We can use visualization to explore these results. If we had not set keep_reps = TRUE, we would only have the intervals themselves and could a plot such as this one
youtube_intervals %>%
mutate(
term = str_remove(term, "TRUE"),
term = fct_reorder(term, .estimate)
) %>%
ggplot(aes(.estimate, term)) +
geom_vline(xintercept = 0, size = 1.5, lty = 2, color = 'gray80') +
geom_errorbarh(aes(xmin = .lower, xmax = .upper),
size = 1.5, alpha = 0.5, color = 'midnightblue') +
geom_point(size = 3, alpha = 0.5, color = 'midnightblue') +
labs(
x = 'Increase in year for each commercial characteristic',
y = NULL
)
Since we did keep the individual replicates, we can look at the distributions.

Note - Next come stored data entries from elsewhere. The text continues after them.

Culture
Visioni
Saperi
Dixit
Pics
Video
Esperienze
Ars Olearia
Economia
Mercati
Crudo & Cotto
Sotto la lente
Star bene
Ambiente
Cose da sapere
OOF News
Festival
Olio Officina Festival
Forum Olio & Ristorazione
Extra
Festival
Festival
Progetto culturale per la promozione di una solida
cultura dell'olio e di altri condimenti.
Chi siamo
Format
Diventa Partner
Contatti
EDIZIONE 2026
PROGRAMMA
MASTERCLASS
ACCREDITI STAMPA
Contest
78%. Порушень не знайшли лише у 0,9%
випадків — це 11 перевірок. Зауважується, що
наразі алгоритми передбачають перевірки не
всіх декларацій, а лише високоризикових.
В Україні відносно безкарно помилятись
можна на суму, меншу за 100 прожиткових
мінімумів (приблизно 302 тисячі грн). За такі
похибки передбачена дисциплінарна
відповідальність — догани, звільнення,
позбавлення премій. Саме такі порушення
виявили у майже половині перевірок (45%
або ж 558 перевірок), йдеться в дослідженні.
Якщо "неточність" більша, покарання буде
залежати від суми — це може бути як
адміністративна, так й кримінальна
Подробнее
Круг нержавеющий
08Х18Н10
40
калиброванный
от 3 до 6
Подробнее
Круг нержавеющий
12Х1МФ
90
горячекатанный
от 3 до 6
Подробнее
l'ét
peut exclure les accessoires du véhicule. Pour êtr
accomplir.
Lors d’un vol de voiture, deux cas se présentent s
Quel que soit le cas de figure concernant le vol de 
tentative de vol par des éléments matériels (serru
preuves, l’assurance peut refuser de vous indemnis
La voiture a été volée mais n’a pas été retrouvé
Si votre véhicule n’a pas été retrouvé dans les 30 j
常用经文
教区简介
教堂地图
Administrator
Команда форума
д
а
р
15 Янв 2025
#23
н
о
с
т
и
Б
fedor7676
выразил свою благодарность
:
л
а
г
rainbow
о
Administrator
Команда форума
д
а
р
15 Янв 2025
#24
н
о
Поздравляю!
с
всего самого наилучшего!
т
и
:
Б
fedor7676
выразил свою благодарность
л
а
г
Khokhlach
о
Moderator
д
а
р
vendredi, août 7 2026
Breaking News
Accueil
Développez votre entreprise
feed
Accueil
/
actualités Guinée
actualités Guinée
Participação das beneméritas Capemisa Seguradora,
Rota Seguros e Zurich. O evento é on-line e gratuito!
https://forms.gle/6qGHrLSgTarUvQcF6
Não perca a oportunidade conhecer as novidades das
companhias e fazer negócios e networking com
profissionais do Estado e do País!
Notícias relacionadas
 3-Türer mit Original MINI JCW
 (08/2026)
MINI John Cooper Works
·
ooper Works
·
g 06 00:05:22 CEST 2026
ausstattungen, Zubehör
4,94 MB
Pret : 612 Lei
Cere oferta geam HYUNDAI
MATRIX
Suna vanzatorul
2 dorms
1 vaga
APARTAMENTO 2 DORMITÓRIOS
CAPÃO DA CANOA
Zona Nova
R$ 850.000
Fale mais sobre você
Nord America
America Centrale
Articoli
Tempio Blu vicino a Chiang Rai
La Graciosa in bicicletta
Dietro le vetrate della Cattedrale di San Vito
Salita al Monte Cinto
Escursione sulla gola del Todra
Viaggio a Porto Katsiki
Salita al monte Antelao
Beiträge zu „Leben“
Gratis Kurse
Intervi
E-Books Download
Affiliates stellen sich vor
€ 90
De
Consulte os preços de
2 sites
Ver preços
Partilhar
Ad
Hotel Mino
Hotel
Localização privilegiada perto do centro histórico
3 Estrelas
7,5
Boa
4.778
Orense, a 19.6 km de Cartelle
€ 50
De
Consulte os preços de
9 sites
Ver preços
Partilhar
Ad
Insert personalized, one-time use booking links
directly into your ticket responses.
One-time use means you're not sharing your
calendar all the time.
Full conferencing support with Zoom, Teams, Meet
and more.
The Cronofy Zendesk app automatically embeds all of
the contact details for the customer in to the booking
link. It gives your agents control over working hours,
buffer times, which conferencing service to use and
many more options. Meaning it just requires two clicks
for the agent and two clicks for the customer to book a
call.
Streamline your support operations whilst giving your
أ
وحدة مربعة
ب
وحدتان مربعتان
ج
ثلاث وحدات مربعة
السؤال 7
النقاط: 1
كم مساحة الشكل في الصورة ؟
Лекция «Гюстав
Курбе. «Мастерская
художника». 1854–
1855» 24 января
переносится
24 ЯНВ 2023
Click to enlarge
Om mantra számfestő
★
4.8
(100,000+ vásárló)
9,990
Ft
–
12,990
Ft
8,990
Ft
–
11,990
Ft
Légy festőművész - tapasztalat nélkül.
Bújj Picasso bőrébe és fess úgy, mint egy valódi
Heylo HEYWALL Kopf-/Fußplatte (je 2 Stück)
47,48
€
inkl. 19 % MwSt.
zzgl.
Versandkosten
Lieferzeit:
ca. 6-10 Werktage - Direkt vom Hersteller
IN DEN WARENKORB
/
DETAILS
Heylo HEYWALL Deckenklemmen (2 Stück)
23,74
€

boot_models %>% unnest(coef) %>%
filter(term != '(Intercept)') %>%
mutate(
term = str_remove(term, "TRUE"),
term = fct_reorder(term, estimate)
) %>%
ggplot(aes(estimate, fill = term)) +
geom_vline(xintercept = 0, size = 1.5, lty = 2, color = 'gray50')+
geom_histogram(alpha = 0.8, show.legend = FALSE) +
facet_wrap(vars(term))
## `stat_bin()` using `bins = 30`. Pick better value with `binwidth`.